Lead cannot be absorbed through the skin but will enter the system through ingestion and inhalation. ​

Lead can pass from the mother to the unborn child during pregnancy, and can cause miscarriage, premature births, damage to the child’s brain, kidneys and nervous system and learning or behaviour problems.​


Lead-based paint was used until the 1960s in the UK as it was useful for providing tint, opaque colour, and producing a water resistance and durable finish. However, in the UK and EU lead paint is now only used for the restoration and maintenance of works of art. The restriction of lead in paint is not global and although The Global Alliance to Eliminate Lead Paint endorses a 90 ppm total lead content limit.​

Dust from renovations: When sanding for repainting, or when plaster crumbles, there may be lead-based paint dust included in the debris.​

Lead flashing on roofs: Lead may be found on old roofs and required for conservation reasons as it is still considered one of the better materials as it is flexible, good sealant, it has greater longevity than most other materials and it can be recycled easily. ​

Lead solder: A lead / tin mix can be used to solder electronics. The fumes produced allow the lead to enter the body through the respiratory system.​

Recommended control measures​

Certain lead compounds are controlled substances (Poison  UCL ref PA008) – see information on standards for all controlled chemicals. 
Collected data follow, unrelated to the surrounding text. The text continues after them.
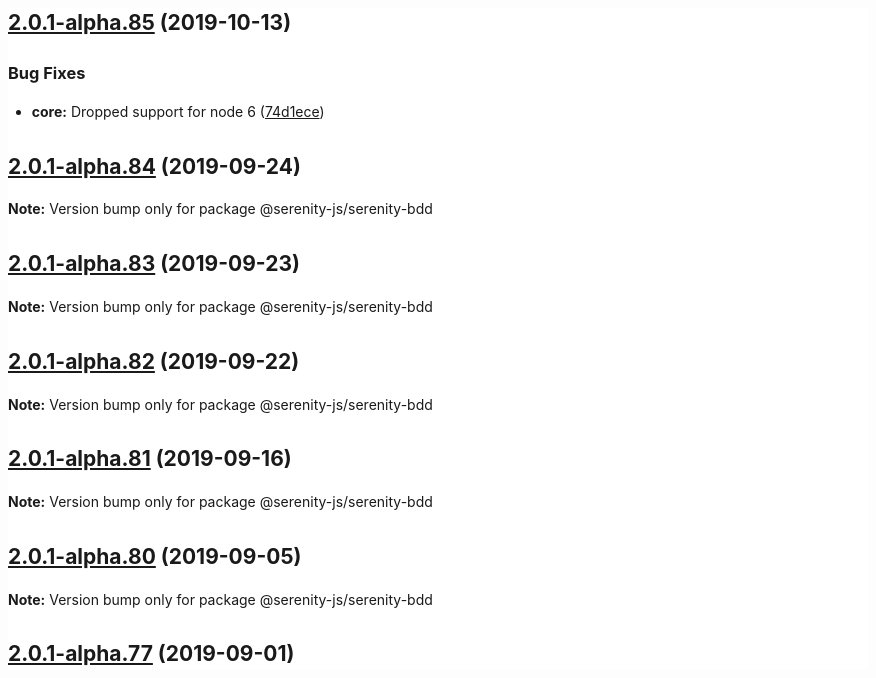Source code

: 



## [2.0.1-alpha.85](https://github.com/jan-molak/serenity-js/compare/v2.0.1-alpha.84...v2.0.1-alpha.85) (2019-10-13)


### Bug Fixes

* **core:** Dropped support for node 6 ([74d1ece](https://github.com/jan-molak/serenity-js/commit/74d1ece))





## [2.0.1-alpha.84](https://github.com/jan-molak/serenity-js/compare/v2.0.1-alpha.83...v2.0.1-alpha.84) (2019-09-24)

**Note:** Version bump only for package @serenity-js/serenity-bdd





## [2.0.1-alpha.83](https://github.com/jan-molak/serenity-js/compare/v2.0.1-alpha.82...v2.0.1-alpha.83) (2019-09-23)

**Note:** Version bump only for package @serenity-js/serenity-bdd





## [2.0.1-alpha.82](https://github.com/jan-molak/serenity-js/compare/v2.0.1-alpha.81...v2.0.1-alpha.82) (2019-09-22)

**Note:** Version bump only for package @serenity-js/serenity-bdd





## [2.0.1-alpha.81](https://github.com/jan-molak/serenity-js/compare/v2.0.1-alpha.80...v2.0.1-alpha.81) (2019-09-16)

**Note:** Version bump only for package @serenity-js/serenity-bdd





## [2.0.1-alpha.80](https://github.com/jan-molak/serenity-js/compare/v2.0.1-alpha.79...v2.0.1-alpha.80) (2019-09-05)

**Note:** Version bump only for package @serenity-js/serenity-bdd





## [2.0.1-alpha.77](https://github.com/jan-molak/serenity-js/compare/v2.0.1-alpha.76...v2.0.1-alpha.77) (2019-09-01)
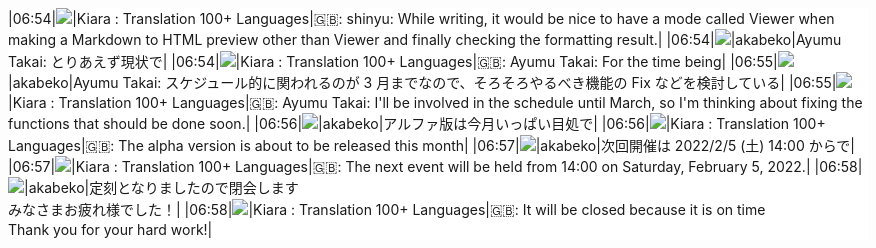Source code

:|06:54|![](https://avatars.slack-edge.com/2021-08-02/2324149410423_2aa7423c4133ecb9f168_72.png)|Kiara : Translation 100+ Languages|🇬🇧: shinyu: While writing, it would be nice to have a mode called Viewer when making a Markdown to HTML preview other than Viewer and finally checking the formatting result.|
|06:54|![](https://avatars.slack-edge.com/2019-05-15/624511073651_25909952cd7a069ceed2_72.png)|akabeko|Ayumu Takai: とりあえず現状で|
|06:54|![](https://avatars.slack-edge.com/2021-08-02/2324149410423_2aa7423c4133ecb9f168_72.png)|Kiara : Translation 100+ Languages|🇬🇧: Ayumu Takai: For the time being|
|06:55|![](https://avatars.slack-edge.com/2019-05-15/624511073651_25909952cd7a069ceed2_72.png)|akabeko|Ayumu Takai: スケジュール的に関われるのが 3 月までなので、そろそろやるべき機能の Fix などを検討している|
|06:55|![](https://avatars.slack-edge.com/2021-08-02/2324149410423_2aa7423c4133ecb9f168_72.png)|Kiara : Translation 100+ Languages|🇬🇧: Ayumu Takai: I'll be involved in the schedule until March, so I'm thinking about fixing the functions that should be done soon.|
|06:56|![](https://avatars.slack-edge.com/2019-05-15/624511073651_25909952cd7a069ceed2_72.png)|akabeko|アルファ版は今月いっぱい目処で|
|06:56|![](https://avatars.slack-edge.com/2021-08-02/2324149410423_2aa7423c4133ecb9f168_72.png)|Kiara : Translation 100+ Languages|🇬🇧: The alpha version is about to be released this month|
|06:57|![](https://avatars.slack-edge.com/2019-05-15/624511073651_25909952cd7a069ceed2_72.png)|akabeko|次回開催は 2022/2/5 (土) 14:00 からで|
|06:57|![](https://avatars.slack-edge.com/2021-08-02/2324149410423_2aa7423c4133ecb9f168_72.png)|Kiara : Translation 100+ Languages|🇬🇧: The next event will be held from 14:00 on Saturday, February 5, 2022.|
|06:58|![](https://avatars.slack-edge.com/2019-05-15/624511073651_25909952cd7a069ceed2_72.png)|akabeko|定刻となりましたので閉会します<br>みなさまお疲れ様でした！|
|06:58|![](https://avatars.slack-edge.com/2021-08-02/2324149410423_2aa7423c4133ecb9f168_72.png)|Kiara : Translation 100+ Languages|🇬🇧: It will be closed because it is on time<br>Thank you for your hard work!|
  • There is lead-free solder available, check the lead content before ordering paint. ​
  • Avoid disturbing the source and prevent dust formation to lower the risk from inhalation. Test areas before sanding down as the lead paint maybe a couple of layers down from the current surface.​


  • Remove lead fumes, only use in well-ventilated areas and when possible use a point of source local exhaust ventilation which can be integrated into the soldering rig.​
  • Use lower temperatures and consider work methods that do not require heat.​

​Avoid Contamination ​

  • As a known route is through ingestion, wear gloves and wash hands when stopping work and before welfare breaks. Use coveralls or other PPE that prevents dust or liquids being transferred outside the work areas. Disposable items are preferred​
  • RPE should have a protection factor of 20 (FFP3 or P3). If work is over 15 mins in duration consider the use of powered RPE​

Health surveillance ​

Lead levels are measured from a blood sample. Health surveillance is required for all planned work when lead exposure is a known risk, to ensure that the controls are working.